- _必要な作業 A_:
抜粋文について、次の問いに答えよ。
(i) 「8種類制限」が適用されるのは、売主と買主がそれぞれどのような場合か。
(ii) 民法上、買主は瑕疵を発見してから何年以内に権利を行使するか。
(iii) 宅建業法上、担保責任を負う期間は目的物の引渡し日から何年以上の範囲で定めることができるか。
- _必要な作業 B_: 抜粋文の「売主が業者、買主が非業者の場」から「る特約のため無効になります。」までの部分を、そのまま書き写してください。

瑕疵担保責任の特約の制限

瑕疵担保責任の特約の制限

瑕疵担保責任の特約の制限​

宅建試験に合格し、実務にあたるとなると様々な制限があります。
売主が業者、買主が非業者である場合に適用される「8種類制限」もその1つです。

制限③ 瑕疵担保責任の特約の制限

民法上、売主の瑕疵担保責任は「無過失責任」であり、売主の過失の有無に関わらず責任を負うことになります。
買主は損害賠償請求が出来、瑕疵が契約目的を達成できない程度であれば解除出来ます。
また、これらの権利は買主が瑕疵を発見してから1年以内に行使します。

民法上の特約が無い場合、買主に瑕疵修補請求権はありません。

宅建業法上の瑕疵担保責任はこれと異なり、売主が業者で買主が非業者の場合は以下が適用されることになります。

売主が業者、買主が非業者の場合、瑕疵担保責任に関し、民法で定めるものよりも買主に不利となるような特約はしてはいけませんし、したとしても無効です。
たとえば、「損害賠償請求は出来るけれど解除出来ない」「売り主に過失がある場合だけ瑕疵担保責任を負う」「瑕疵を発見してから6ヵ月以内にしなくてはいけない」といったものは、買主にとって不利である特約のため無効になります。
が、「損害賠償請求や解除だけでなく、瑕疵修補請求も出来る」などという、民法上よりも買主に有利である特約は有効なのです。

また、担保責任を負う期間についてだけは、目的物の引渡し日から2年以上の範囲で定めることが可能です。
「引渡しから3年間」といったように責任を負う期間を延ばすことは出来るのですが、あくまで2年以上が条件であるため、「引渡しから1年半の間」としてしまうと特約は無効になってしまいます。
特約が無効である場合には民法の規定が適用されるため、瑕疵担保責任は瑕疵発見から1年以内に追求しなくてはいけません。

ですが、引渡しから2年以上とした場合でも、民法の規定よりも買主に不利になってしまうことがあります。

民法の規定では、瑕疵発見が引渡しから4年目であれば、その発見時から1年以内に瑕疵担保責任を追及出来ます。
つまり引渡しから5年以内なのですが、宅建業法の規定によって引渡しから2年と定めた場合には買主にとって不利でしょう。
しかし業者も尊重するべきだということで、特別に許されています。

- _抽出情報_:
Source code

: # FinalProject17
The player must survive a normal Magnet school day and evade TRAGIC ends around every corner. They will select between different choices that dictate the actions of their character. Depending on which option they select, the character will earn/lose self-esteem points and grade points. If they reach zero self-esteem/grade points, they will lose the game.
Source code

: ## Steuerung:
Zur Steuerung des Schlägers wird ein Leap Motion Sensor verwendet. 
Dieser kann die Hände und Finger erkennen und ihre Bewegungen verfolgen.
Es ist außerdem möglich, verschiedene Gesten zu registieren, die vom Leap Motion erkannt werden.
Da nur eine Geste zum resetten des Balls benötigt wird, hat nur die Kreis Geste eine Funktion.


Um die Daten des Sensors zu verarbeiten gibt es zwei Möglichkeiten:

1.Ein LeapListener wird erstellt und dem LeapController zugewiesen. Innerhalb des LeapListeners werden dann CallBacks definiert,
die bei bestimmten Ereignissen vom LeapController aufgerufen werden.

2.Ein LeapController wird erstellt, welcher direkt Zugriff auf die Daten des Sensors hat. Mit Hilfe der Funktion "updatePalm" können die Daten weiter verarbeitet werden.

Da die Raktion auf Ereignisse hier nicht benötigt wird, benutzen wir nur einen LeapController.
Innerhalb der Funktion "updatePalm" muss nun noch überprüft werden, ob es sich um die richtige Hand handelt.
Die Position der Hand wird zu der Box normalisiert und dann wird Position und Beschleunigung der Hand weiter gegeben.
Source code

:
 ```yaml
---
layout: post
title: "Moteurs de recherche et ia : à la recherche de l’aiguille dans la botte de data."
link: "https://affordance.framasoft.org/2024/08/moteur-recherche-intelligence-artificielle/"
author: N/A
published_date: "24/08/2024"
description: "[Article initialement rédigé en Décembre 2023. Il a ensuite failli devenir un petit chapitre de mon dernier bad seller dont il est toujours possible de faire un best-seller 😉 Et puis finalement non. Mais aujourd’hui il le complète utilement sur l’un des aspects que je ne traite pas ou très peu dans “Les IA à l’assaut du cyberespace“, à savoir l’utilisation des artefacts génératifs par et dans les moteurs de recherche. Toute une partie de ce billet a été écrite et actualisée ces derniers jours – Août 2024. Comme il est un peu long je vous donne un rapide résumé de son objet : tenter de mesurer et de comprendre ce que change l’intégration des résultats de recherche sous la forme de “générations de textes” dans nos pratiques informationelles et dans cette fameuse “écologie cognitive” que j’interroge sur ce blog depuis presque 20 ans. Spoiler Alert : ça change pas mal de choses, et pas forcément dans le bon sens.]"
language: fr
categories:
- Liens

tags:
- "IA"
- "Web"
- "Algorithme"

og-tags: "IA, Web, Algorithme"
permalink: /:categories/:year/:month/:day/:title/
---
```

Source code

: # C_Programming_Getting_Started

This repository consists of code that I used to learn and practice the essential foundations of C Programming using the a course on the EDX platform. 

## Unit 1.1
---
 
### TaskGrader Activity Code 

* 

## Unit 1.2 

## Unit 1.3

- _解答 A_:
(i) 売主が業者、買主が非業者である場合
(ii) 1年以内
(iii) 2年以上

- _解答 B_:
売主が業者、買主が非業者の場合、瑕疵担保責任に関し、民法で定めるものよりも買主に不利となるような特約はしてはいけませんし、したとしても無効です。
たとえば、「損害賠償請求は出来るけれど解除出来ない」「売り主に過失がある場合だけ瑕疵担保責任を負う」「瑕疵を発見してから6ヵ月以内にしなくてはいけない」といったものは、買主にとって不利である特約のため無効になります。